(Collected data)
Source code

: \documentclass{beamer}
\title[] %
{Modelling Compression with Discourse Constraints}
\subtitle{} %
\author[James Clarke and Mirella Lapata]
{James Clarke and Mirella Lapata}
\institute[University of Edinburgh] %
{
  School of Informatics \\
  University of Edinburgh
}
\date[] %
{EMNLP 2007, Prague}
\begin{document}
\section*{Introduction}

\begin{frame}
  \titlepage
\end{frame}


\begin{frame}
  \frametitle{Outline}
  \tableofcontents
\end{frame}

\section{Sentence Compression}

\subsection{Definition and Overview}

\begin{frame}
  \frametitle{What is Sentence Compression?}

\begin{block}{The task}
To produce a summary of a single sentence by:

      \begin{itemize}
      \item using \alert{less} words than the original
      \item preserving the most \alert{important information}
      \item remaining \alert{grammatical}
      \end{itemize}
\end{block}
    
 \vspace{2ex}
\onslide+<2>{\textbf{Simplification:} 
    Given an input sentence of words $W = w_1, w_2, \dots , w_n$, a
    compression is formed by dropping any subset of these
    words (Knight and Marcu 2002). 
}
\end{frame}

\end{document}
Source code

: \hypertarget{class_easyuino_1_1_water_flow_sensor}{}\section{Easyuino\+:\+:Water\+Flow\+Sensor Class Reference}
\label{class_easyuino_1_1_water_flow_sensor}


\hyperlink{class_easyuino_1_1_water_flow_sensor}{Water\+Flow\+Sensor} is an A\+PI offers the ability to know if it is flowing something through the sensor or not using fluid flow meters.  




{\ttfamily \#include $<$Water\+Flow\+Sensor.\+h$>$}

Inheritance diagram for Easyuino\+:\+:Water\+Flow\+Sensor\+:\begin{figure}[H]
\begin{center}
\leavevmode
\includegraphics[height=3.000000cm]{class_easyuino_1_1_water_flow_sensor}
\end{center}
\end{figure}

**Work request**
Search the records above for the string "University". Report each line that has it.

**Answer for this exercise**
\institute[University of Edinburgh] %
  University of Edinburgh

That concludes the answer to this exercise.